▶ PROVIDED INFORMATION

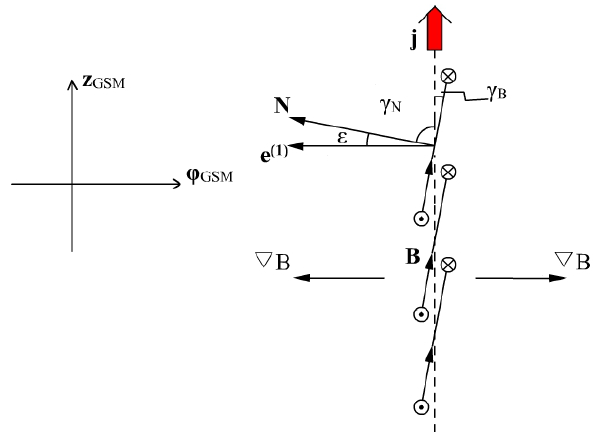
Fig. 4. Schematic illustration of the geometrical structure of the severely tilted current sheet during the Cluster crossing event on 3 August 2004 viewed toward the earth. The dashed line denotes the central plane of the current sheet. The red arrow represents the current density. The directions of the magnetic field in the MFLs have been marked in the figure. Several geometrical parameters of the current sheet are shown. ˆ z GSM and ˆ ϕ GSM are the base vectors along the z axis and azimuthal directions in GSM coordinates, respectively.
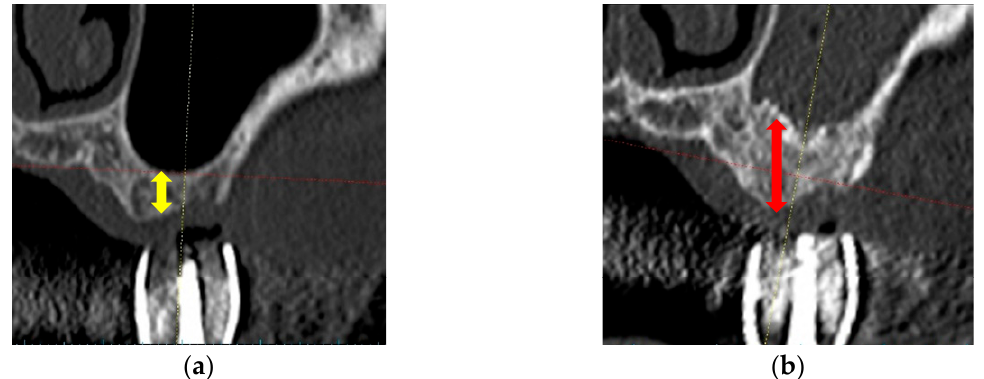
Figure 3. CT images of pre-SFE and pre-implantation. ( a ) Pre-SFE (frontal view), the yellow allow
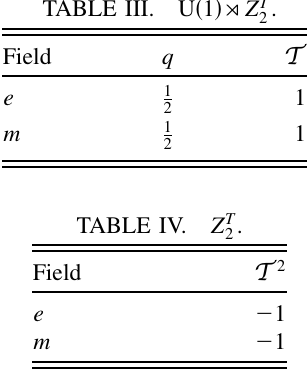
TABLE III. U ð 1 Þ 2 Z T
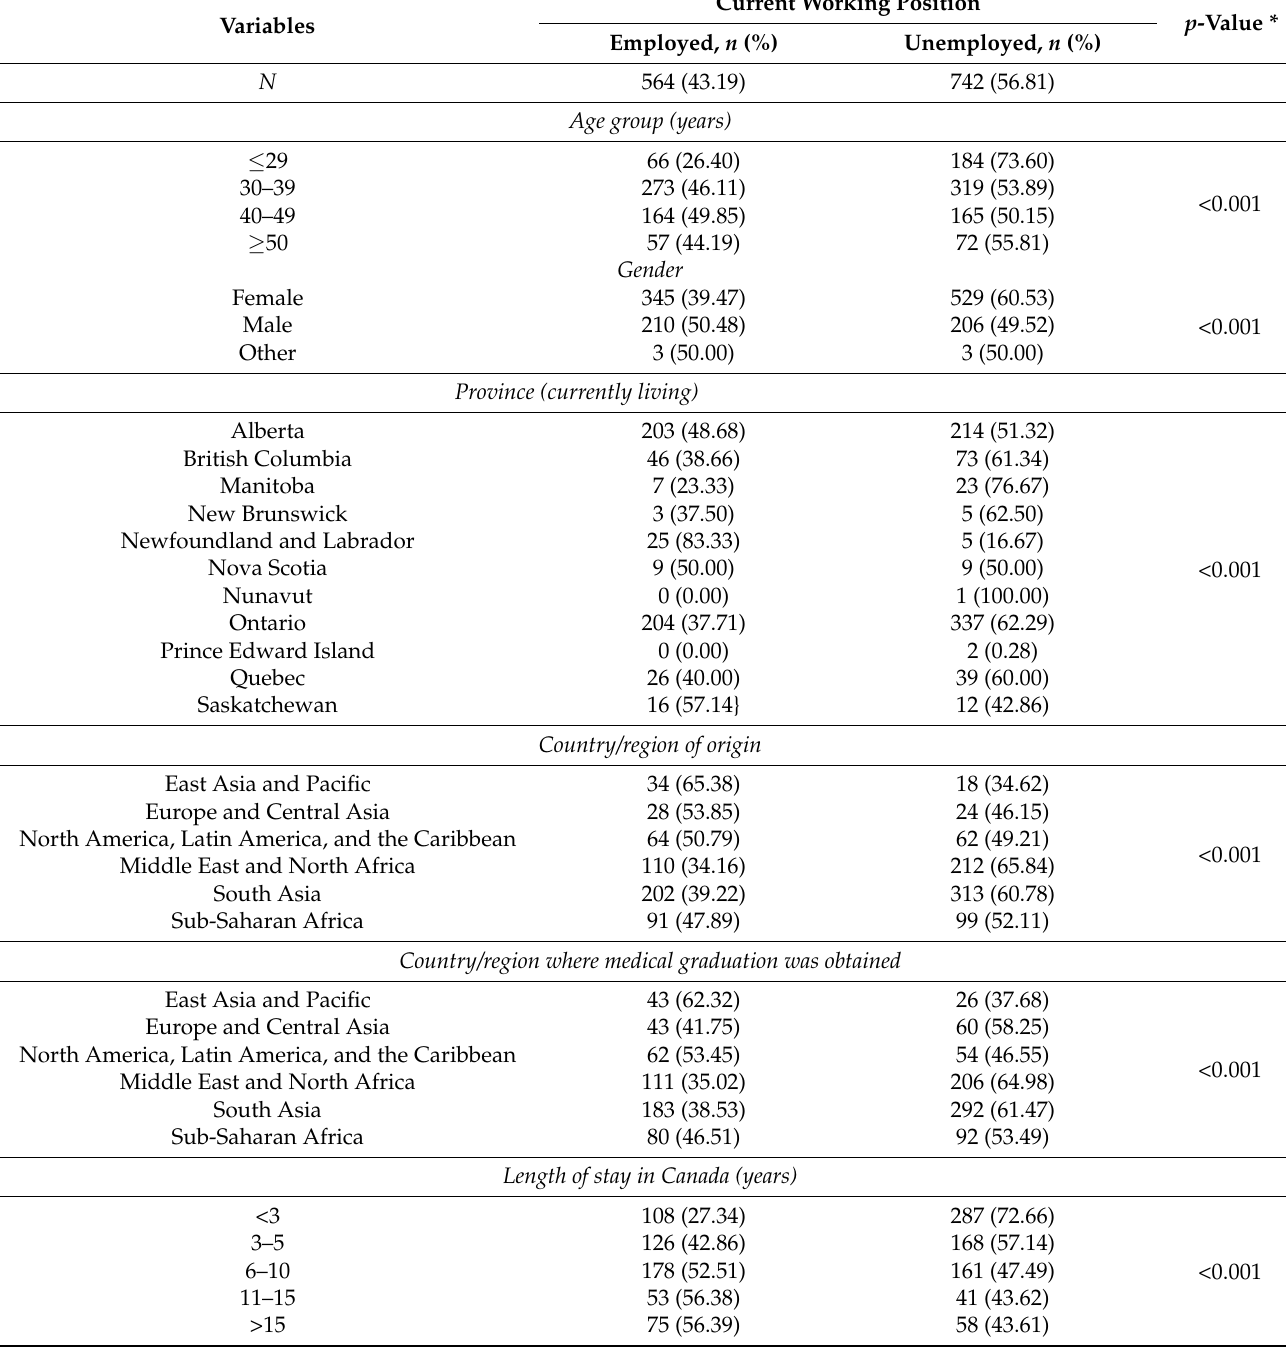
Table 1. Characteristics of the survey respondent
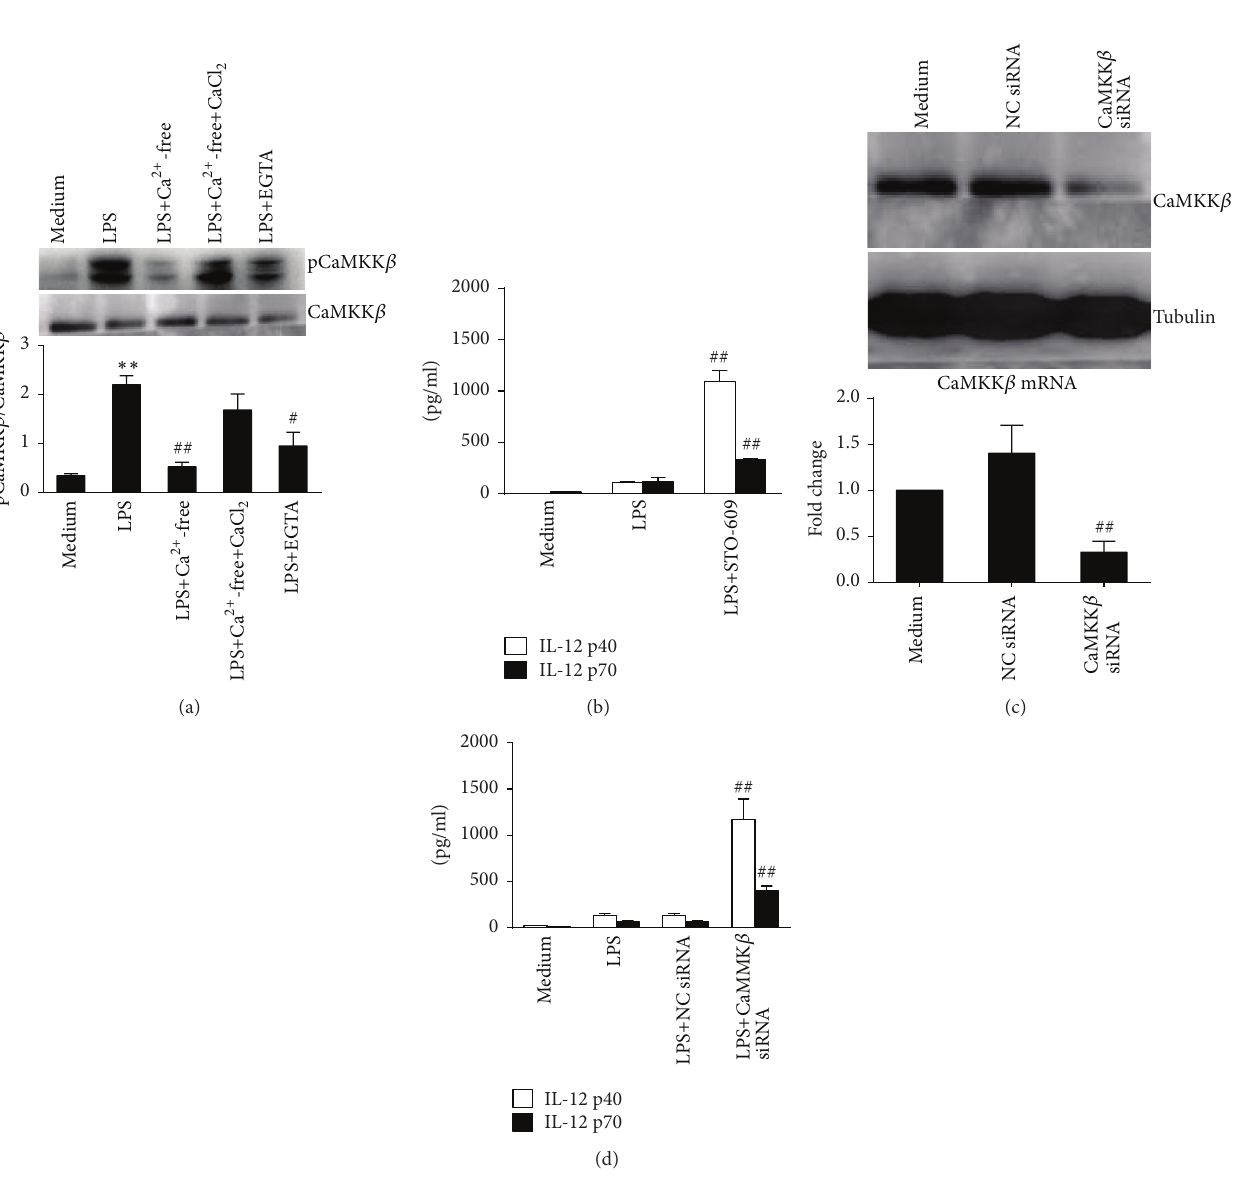
Figure 4: Activation of CaMKK 𝛽 mediates the inhibition of calcium-dependent IL-2 production in RAW 264.7 cells. (a) Cells were treated with LPS in normal DMEM, calcium-free DMEM, calcium-free DMEM with 2 mM CaCl 2 , or DMEM with 5mM EGTA for 30 min. Protein levels of CaMKK 𝛽 and pCaMKK 𝛽 were detected by western blot. Comparison was made for pCaMKK 𝛽 /CaMKK 𝛽 . ∗∗ 𝑃 < 0.01 versus medium; # 𝑃 < 0.05 and ## 𝑃 < 0.01 versus LPS ( 𝑛 = 3 ). (b) Cells were treated with LPS or LPS plus 1 𝜇 M STO-609 for 24 h. Supernatants IL-12 p40 and IL-12 p70 were detected. ## 𝑃 < 0.01 versus LPS for each cytokine ( 𝑛 = 3 ). (c) Cells were treated with negative control siRNA (NC siRNA) or CaMKK 𝛽 siRNA for 24h. mRNA and protein levels of CaMKK 𝛽 were detected by real-time PCR or western blot. ## 𝑃 < 0.01 versus NC siRNA ( 𝑛 = 3 ) for mRNA. (d) siRNA-treated cells were further stimulated by 100 ng/mL LPS for 24 h. Supernatants IL-12 p40 and IL-12 p70 were detected. ## 𝑃 < 0.01 versus LPS for each cytokine ( 𝑛 = 3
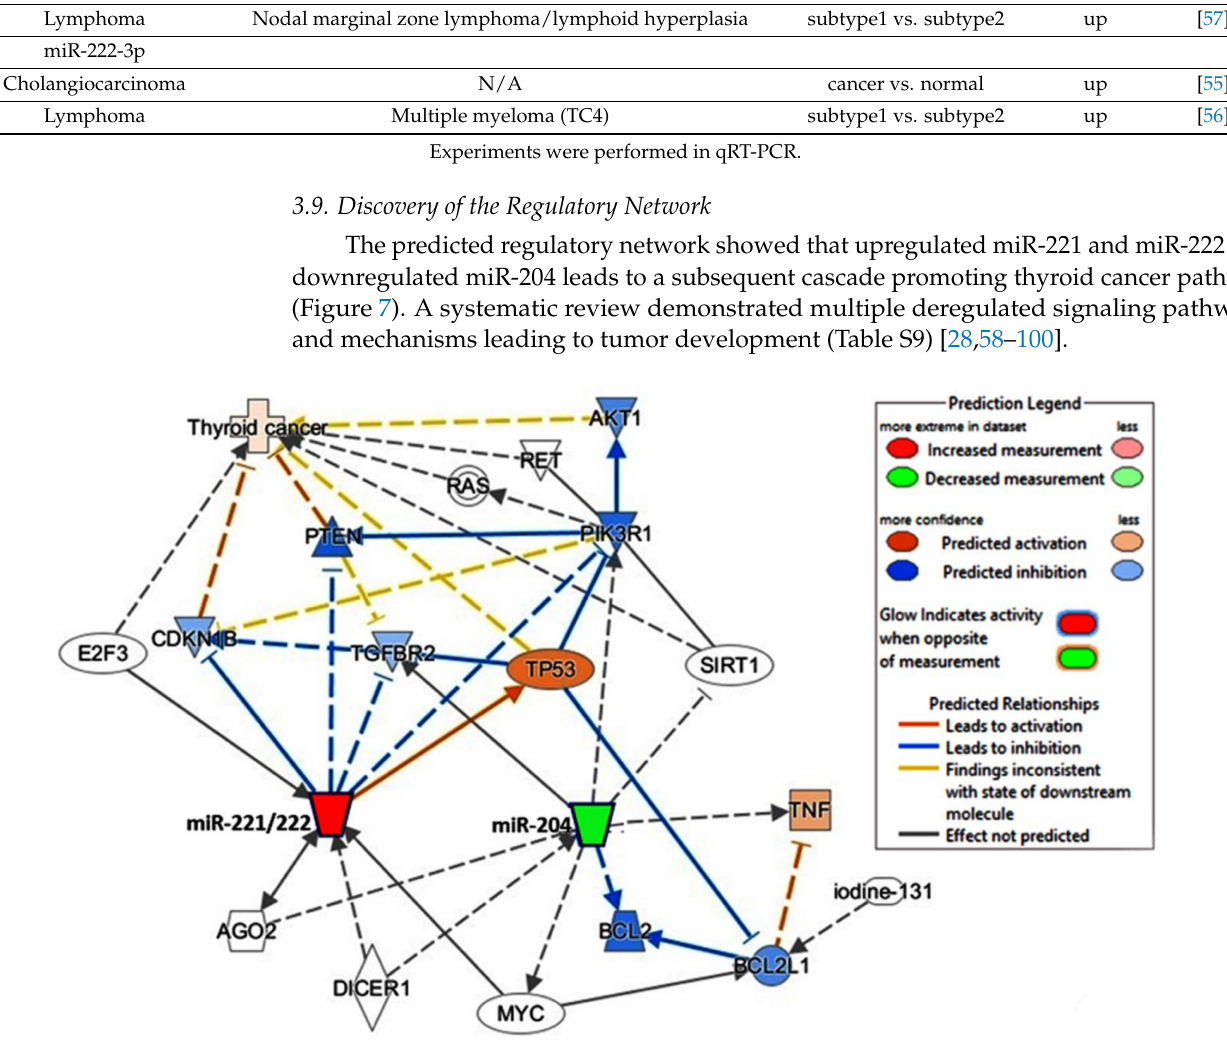
Figure 7. Causal network analysis for the predicted effect of microRNAs deregulation on thyroid cancer disease. Overex- pressed miR-221 and miR-222 (red node) and downregulation of miR-204 (green node) are predicted to activate (orange) and inhibit (blue) genes, which lead to activation of thyroid cancer KEGG pathway. Data source: Knowledge base Ingenuity Pathway Analysis (IPA, Qiagen Inc., https://www.qiagenbioinformatics.com/products/ingenuity-pathway-analysis) (accessed on 21 May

▶ TASK
The pictures stay out of the copy. Set down the entries above precisely.

▶ EXPECTED OUTPUT
Fig. 4. Schematic illustration of the geometrical structure of the severely tilted current sheet during the Cluster crossing event on 3 August 2004 viewed toward the earth. The dashed line denotes the central plane of the current sheet. The red arrow represents the current density. The directions of the magnetic field in the MFLs have been marked in the figure. Several geometrical parameters of the current sheet are shown. ˆ z GSM and ˆ ϕ GSM are the base vectors along the z axis and azimuthal directions in GSM coordinates, respectively.
Figure 3. CT images of pre-SFE and pre-implantation. ( a ) Pre-SFE (frontal view), the yellow allow
TABLE III. U ð 1 Þ 2 Z T
Table 1. Characteristics of the survey respondent
Figure 4: Activation of CaMKK 𝛽 mediates the inhibition of calcium-dependent IL-2 production in RAW 264.7 cells. (a) Cells were treated with LPS in normal DMEM, calcium-free DMEM, calcium-free DMEM with 2 mM CaCl 2 , or DMEM with 5mM EGTA for 30 min. Protein levels of CaMKK 𝛽 and pCaMKK 𝛽 were detected by western blot. Comparison was made for pCaMKK 𝛽 /CaMKK 𝛽 . ∗∗ 𝑃 < 0.01 versus medium; # 𝑃 < 0.05 and ## 𝑃 < 0.01 versus LPS ( 𝑛 = 3 ). (b) Cells were treated with LPS or LPS plus 1 𝜇 M STO-609 for 24 h. Supernatants IL-12 p40 and IL-12 p70 were detected. ## 𝑃 < 0.01 versus LPS for each cytokine ( 𝑛 = 3 ). (c) Cells were treated with negative control siRNA (NC siRNA) or CaMKK 𝛽 siRNA for 24h. mRNA and protein levels of CaMKK 𝛽 were detected by real-time PCR or western blot. ## 𝑃 < 0.01 versus NC siRNA ( 𝑛 = 3 ) for mRNA. (d) siRNA-treated cells were further stimulated by 100 ng/mL LPS for 24 h. Supernatants IL-12 p40 and IL-12 p70 were detected. ## 𝑃 < 0.01 versus LPS for each cytokine ( 𝑛 = 3
Figure 7. Causal network analysis for the predicted effect of microRNAs deregulation on thyroid cancer disease. Overex- pressed miR-221 and miR-222 (red node) and downregulation of miR-204 (green node) are predicted to activate (orange) and inhibit (blue) genes, which lead to activation of thyroid cancer KEGG pathway. Data source: Knowledge base Ingenuity Pathway Analysis (IPA, Qiagen Inc., https://www.qiagenbioinformatics.com/products/ingenuity-pathway-analysis) (accessed on 21 May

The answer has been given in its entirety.